* _Written task_:
Below are records; copy every line in them that holds the word "Center".

* _Available data_:
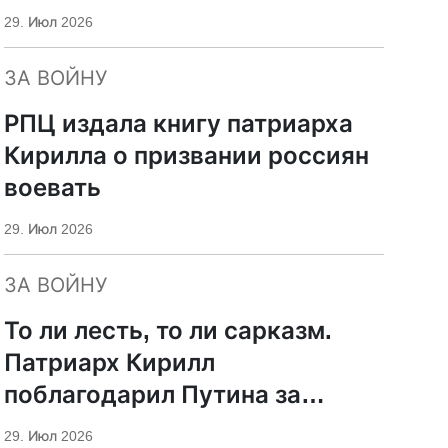
29. Июл 2026
ЗА ВОЙНУ
РПЦ издала книгу патриарха
Кирилла о призвании россиян
воевать
29. Июл 2026
ЗА ВОЙНУ
То ли лесть, то ли сарказм.
Патриарх Кирилл
поблагодарил Путина за
защиту суверенитета и
29. Июл 2026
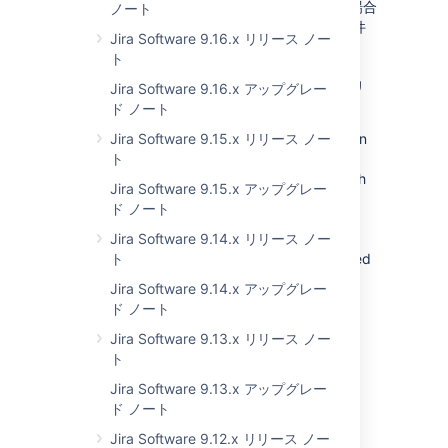
新しいサポート対象データベースに接続する場合
ノート
は、「
SQL Server 2016 への接続
」で前提条件
Jira Software 9.16.x リリース ノー
となる手順を確認してください。
ト
Jira Data Center での非同期キャッシュ レプリ
Jira Software 9.16.x アップグレー
ケーション
ド ノート
We’ve changed the way cache is replicated in
Jira Software 9.15.x リリース ノー
JIRA Data Center, making the replication
ト
asynchronous. Previously, we replicated each
Jira Software 9.15.x アップグレー
modification immediately after it occurred
ド ノート
(synchronous). Now, we’re adding each
modification to a persistent queue and
Jira Software 9.14.x リリース ノー
replicating it to other nodes after it’s promoted
ト
to the top of the queue. Thanks to that,
Jira Software 9.14.x アップグレー
replication occurs in the background and is
ド ノート
independent of any of your further actions in
JIRA.
Learn more
Jira Software 9.13.x リリース ノー
ト
Jira Software 9.13.x アップグレー
ド ノート
プラグイン開発者
Jira Software 9.12.x リリース ノー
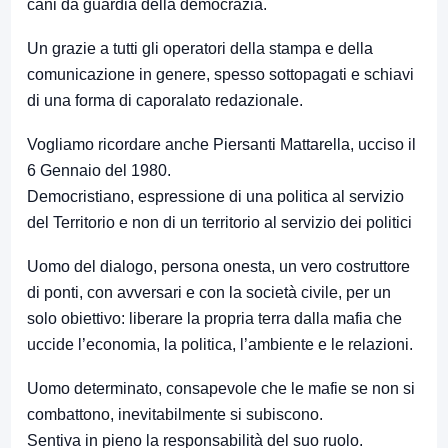
cani da guardia della democrazia.
Un grazie a tutti gli operatori della stampa e della
comunicazione in genere, spesso sottopagati e schiavi
di una forma di caporalato redazionale.
Vogliamo ricordare anche Piersanti Mattarella, ucciso il
6 Gennaio del 1980.
Democristiano, espressione di una politica al servizio
del Territorio e non di un territorio al servizio dei politici
Uomo del dialogo, persona onesta, un vero costruttore
di ponti, con avversari e con la società civile, per un
solo obiettivo: liberare la propria terra dalla mafia che
uccide l’economia, la politica, l’ambiente e le relazioni.
Uomo determinato, consapevole che le mafie se non si
combattono, inevitabilmente si subiscono.
Sentiva in pieno la responsabilità del suo ruolo.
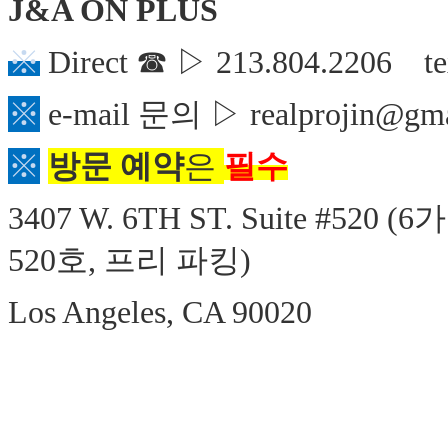
규
J&A ON PLUS
노
제
※
Direct ☎
▷
213.804.2206 t
휴
사
※
e-mail 문의 ▷ realprojin@gma
이
트
무
※
방문 예약
은
필수
료
만
3407 W. 6TH ST. Suite #520 (6
가
남
어
520
호
,
프리 파킹
)
플
시
알
Los Angeles, CA 90020
리
스
후
기
가
평
발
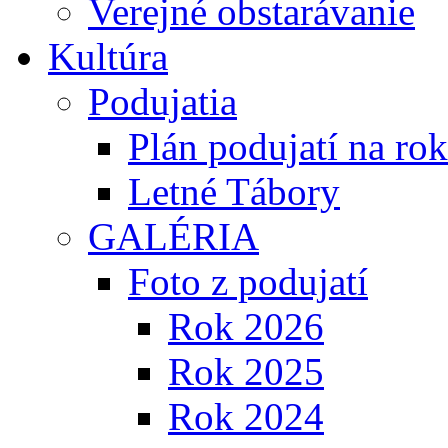
Verejné obstarávanie
Kultúra
Podujatia
Plán podujatí na ro
Letné Tábory
GALÉRIA
Foto z podujatí
Rok 2026
Rok 2025
Rok 2024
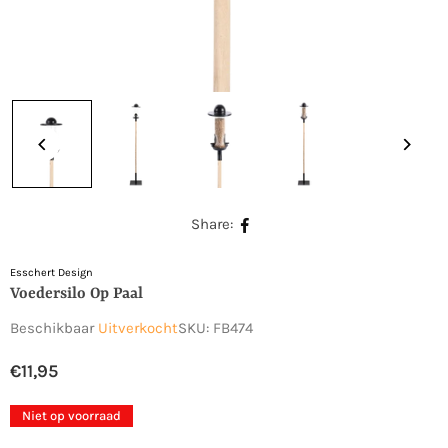
Share:
Esschert Design
Voedersilo Op Paal
Beschikbaar
Uitverkocht
SKU:
FB474
€11,95
Normale
prijs
Niet op voorraad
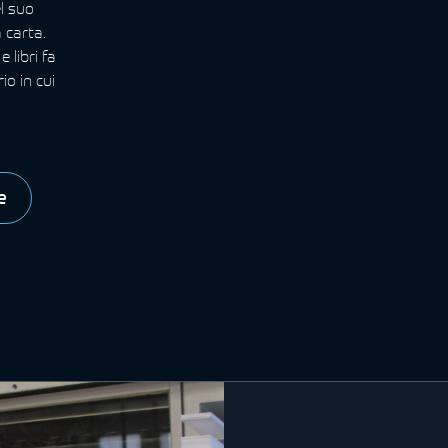
el suo
 carta.
 libri fa
io in cui
e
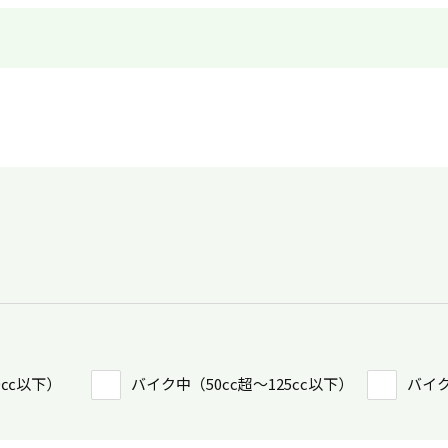
0㏄以下）
バイク中（50cc超〜125cc以下）
バイク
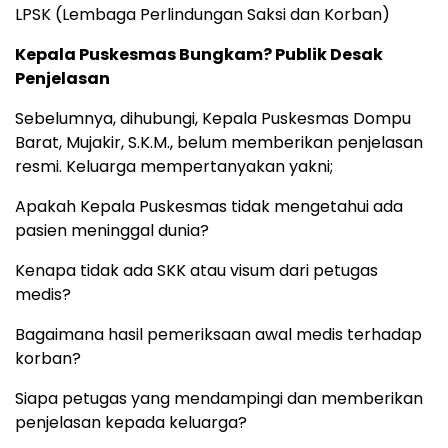
LPSK (Lembaga Perlindungan Saksi dan Korban)
Kepala Puskesmas Bungkam? Publik Desak
Penjelasan
Sebelumnya, dihubungi, Kepala Puskesmas Dompu
Barat, Mujakir, S.K.M., belum memberikan penjelasan
resmi. Keluarga mempertanyakan yakni;
Apakah Kepala Puskesmas tidak mengetahui ada
pasien meninggal dunia?
Kenapa tidak ada SKK atau visum dari petugas
medis?
Bagaimana hasil pemeriksaan awal medis terhadap
korban?
Siapa petugas yang mendampingi dan memberikan
penjelasan kepada keluarga?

* _Exercise result_:
Jira Data Center での非同期キャッシュ レプリ
JIRA Data Center, making the replication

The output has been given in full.